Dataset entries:
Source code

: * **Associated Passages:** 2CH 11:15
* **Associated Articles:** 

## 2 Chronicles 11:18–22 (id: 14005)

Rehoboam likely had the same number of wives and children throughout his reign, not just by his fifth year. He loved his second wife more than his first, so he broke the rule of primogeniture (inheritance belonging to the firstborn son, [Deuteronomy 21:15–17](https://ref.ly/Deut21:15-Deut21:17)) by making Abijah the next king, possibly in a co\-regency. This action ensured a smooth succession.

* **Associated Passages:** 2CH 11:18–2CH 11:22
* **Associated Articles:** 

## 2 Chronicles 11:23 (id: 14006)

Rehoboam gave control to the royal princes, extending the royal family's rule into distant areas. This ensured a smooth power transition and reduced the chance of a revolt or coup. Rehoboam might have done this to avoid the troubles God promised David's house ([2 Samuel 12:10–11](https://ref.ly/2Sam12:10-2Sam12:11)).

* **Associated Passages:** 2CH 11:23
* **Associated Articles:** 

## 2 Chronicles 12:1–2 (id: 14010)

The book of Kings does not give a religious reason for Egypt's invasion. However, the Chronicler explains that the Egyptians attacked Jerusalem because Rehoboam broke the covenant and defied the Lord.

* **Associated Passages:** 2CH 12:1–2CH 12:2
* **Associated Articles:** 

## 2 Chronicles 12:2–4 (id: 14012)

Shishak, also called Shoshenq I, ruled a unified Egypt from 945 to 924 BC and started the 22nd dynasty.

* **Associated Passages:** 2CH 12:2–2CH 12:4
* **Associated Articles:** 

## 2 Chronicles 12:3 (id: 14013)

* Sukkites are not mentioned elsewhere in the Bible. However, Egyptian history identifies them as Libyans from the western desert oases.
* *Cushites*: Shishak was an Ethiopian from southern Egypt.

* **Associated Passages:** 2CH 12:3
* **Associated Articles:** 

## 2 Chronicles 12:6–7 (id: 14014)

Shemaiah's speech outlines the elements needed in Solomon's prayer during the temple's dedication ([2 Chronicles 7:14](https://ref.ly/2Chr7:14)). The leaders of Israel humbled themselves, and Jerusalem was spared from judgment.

Required action:
Check the data for the word "broke" and pull out the lines that have it.

Expected output:
Rehoboam likely had the same number of wives and children throughout his reign, not just by his fifth year. He loved his second wife more than his first, so he broke the rule of primogeniture (inheritance belonging to the firstborn son, [Deuteronomy 21:15–17](https://ref.ly/Deut21:15-Deut21:17)) by making Abijah the next king, possibly in a co\-regency. This action ensured a smooth succession.
The book of Kings does not give a religious reason for Egypt's invasion. However, the Chronicler explains that the Egyptians attacked Jerusalem because Rehoboam broke the covenant and defied the Lord.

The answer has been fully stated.